9 de julio 2024, El Espectador
Un jefe me dijo que yo era tan rebelde que mi firma parecía una flecha en contravía. Quizá por eso me aburren los cocteles de tacón alto y los horarios para comer, para amar y rezar, y huyo de los coros de supuestos sabios que se dan cuerda para criticar al gobernante de turno, mientras pontifican desde su tribuna las soluciones a los caos “del mundo mundial”. Parece que tenemos una atracción fatal por fungir de epidemiólogos en pandemia, directores técnicos durante los partidos de futbol y presidentes cada 4 años.
En cambio, me gusta la gente que se pone los guayos, la que rema y la que se levanta a las 4 am para amasar el pan; la que se le mide a los desafíos cuando la causa importa; la que piensa más en el país que en el prestigio personal, y sabe que ejercer un cargo de alto rango en un gobierno mayoritariamente repudiado, implica tener coraje y someter la teoría discursiva a la prueba de fuego de la realidad.
Por eso celebro que el presidente Petro haya nombrado a Juan Fernando Cristo ministro del Interior; y celebro que Cristo haya aceptado.

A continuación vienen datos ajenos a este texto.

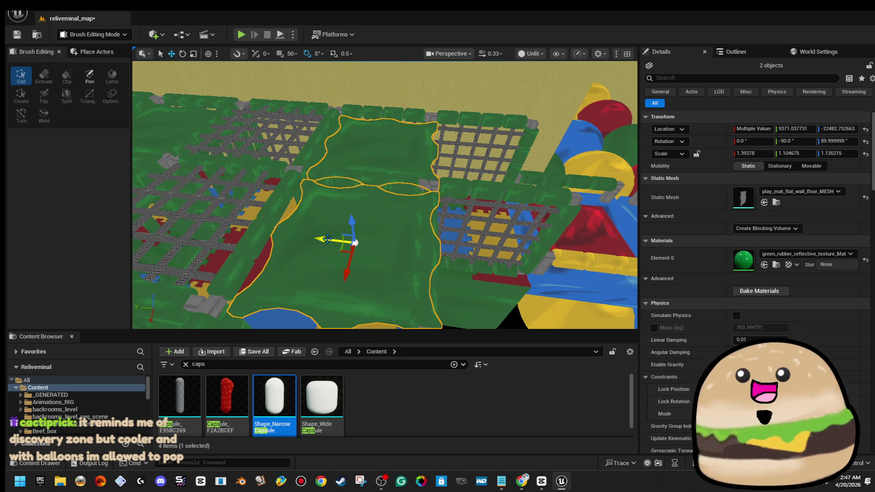
mouse_move(313, 238)
left_mouse_down()
mouse_move(205, 245)
mouse_move(214, 214)
mouse_move(150, 262)
left_mouse_up()
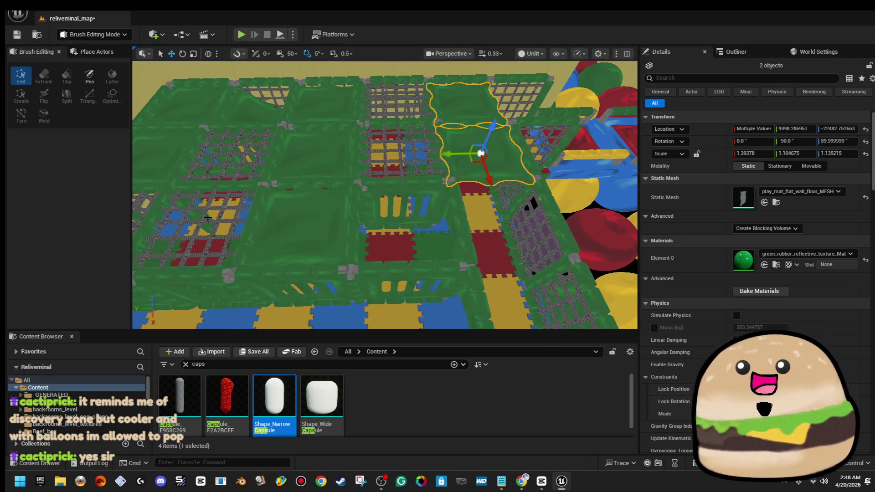
Step: Select the left rope net, then add a wall segment across the play area to the selection
left_click(214, 154)
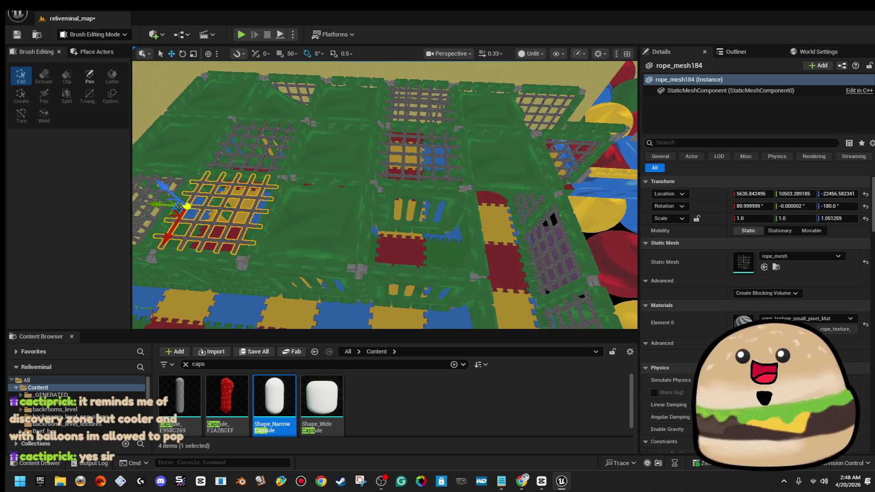
mouse_move(355, 217)
left_mouse_down()
mouse_move(296, 233)
mouse_move(259, 230)
left_mouse_up()
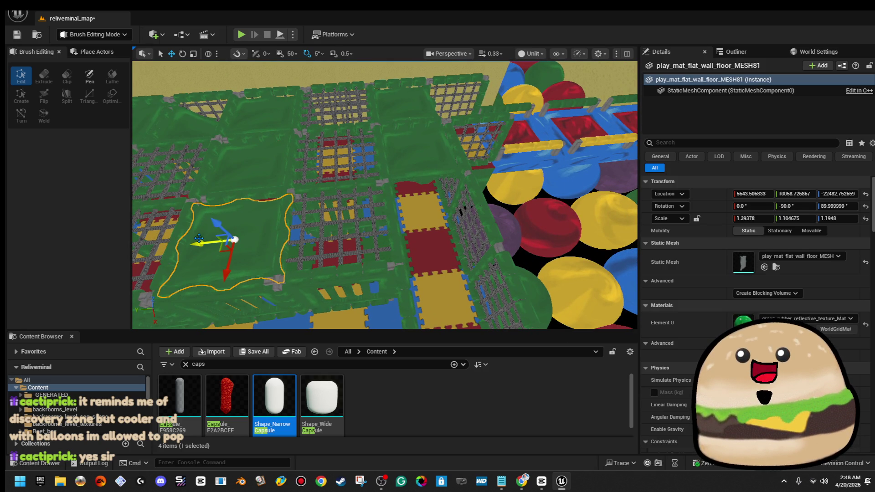
left_click_drag(351, 254, 351, 269)
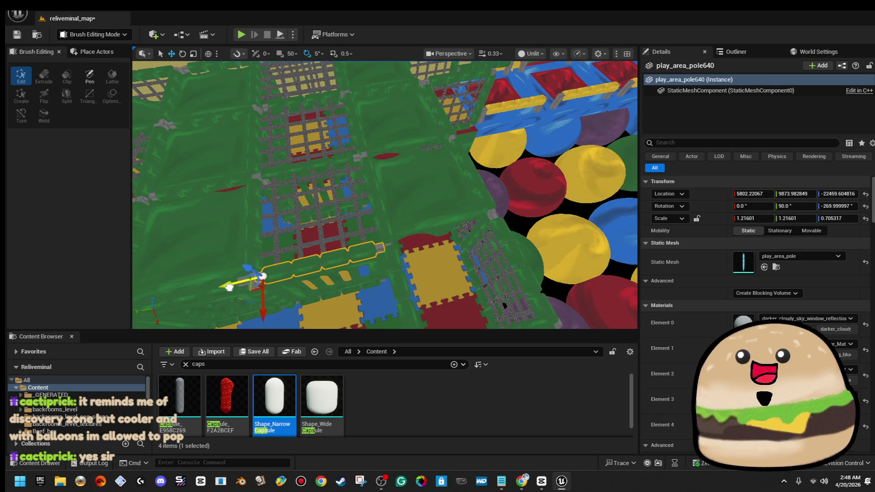
mouse_move(362, 255)
left_mouse_down()
mouse_move(401, 249)
mouse_move(510, 317)
mouse_move(527, 251)
left_mouse_up()
mouse_move(491, 183)
left_mouse_down()
mouse_move(425, 180)
mouse_move(504, 176)
mouse_move(560, 238)
mouse_move(469, 251)
mouse_move(500, 321)
mouse_move(339, 239)
left_mouse_up()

No debió ser fácil para ninguno de los dos; pero la política –la que se hizo para servir al pueblo y no al ego– exige reconectar las neuronas de una manera distinta y no solo pensar fuera de la caja, sino romperla en caso de emergencia, para evitar la tentación de volver a caer en ella.
Cristo tiene una habilidad política a prueba de partidos, urnas y caciques. Pero lo que realmente me gusta del nuevo ministro del Interior, es que desde siempre ha trabajado los temas de paz. Como senador “hacedor” de leyes, como ministro de la misma cartera en el gobierno del expresidente Juan Manuel Santos, como columnista y autor de libros y cofundador del movimiento Defendamos La Paz, Juan Fernando Cristo ha reconocido y dignificado a las víctimas de nuestros conflictos armados, y se ha metido con alma corazón y vida en la construcción de un país libre de violencia.
Cuando asesinaron a su padre, Juan Fernando habría podido elegir la ruta más fácil y más estéril. Pero en lugar de endosarse al odio, decidió enfrentar su propio dolor desde la óptica de la no repetición; quizá eso lo salvó (nos salvó) de caer en los círculos viciosos de la justificación y la retaliación.
Estoy tan convencida del compromiso de Juan Fernando Cristo con el tema de la paz (nombrada solo así, tan urgente que no aguanta pelearnos por los apellidos) que creo que nada ni nadie lo hará apartarse del mensaje enviado al país y al gobierno, al haber tenido con el equipo de paz su primera reunión de ministro designado. Él bien sabe lo que significa el Acuerdo firmado en el 2016 en el teatro Colón, y hará hasta lo imposible para que ni la indiferencia ni la falta de ejecución lo sigan arrinconando. Cristo comprende la tristeza y el fracaso que hay detrás de cada firmante al que le arrebatan la vida por apostarle a la paz. Y sabe que cada líder social asesinado es un pueblo condenado a seguir siendo un alfiler más, en el mapa de la burocracia. Cristo sabe que ya no estamos en una guerra entre una insurgencia y un Estado, sino en algo mucho más complejo, y que solo una mezcla de innovación y justicia, de generosidad y firmeza, de sensatez y de genuino amor por la vida, podrá lograr que ¡por fin! pasemos la página de la violencia.
Confío también en la capacidad de Cristo para sacar adelante el acuerdo nacional, porque esta manía de pelear y descalificarnos los unos a los otros, es urgente cambiarla por la virtud de convocar, conciliar y trabajar.
Juan Fernando, porque el tiempo se agota y porque sé que usted quiere y puede, le pido que usted sea –sobre todo y por Colombia– nuestro ministro de la paz.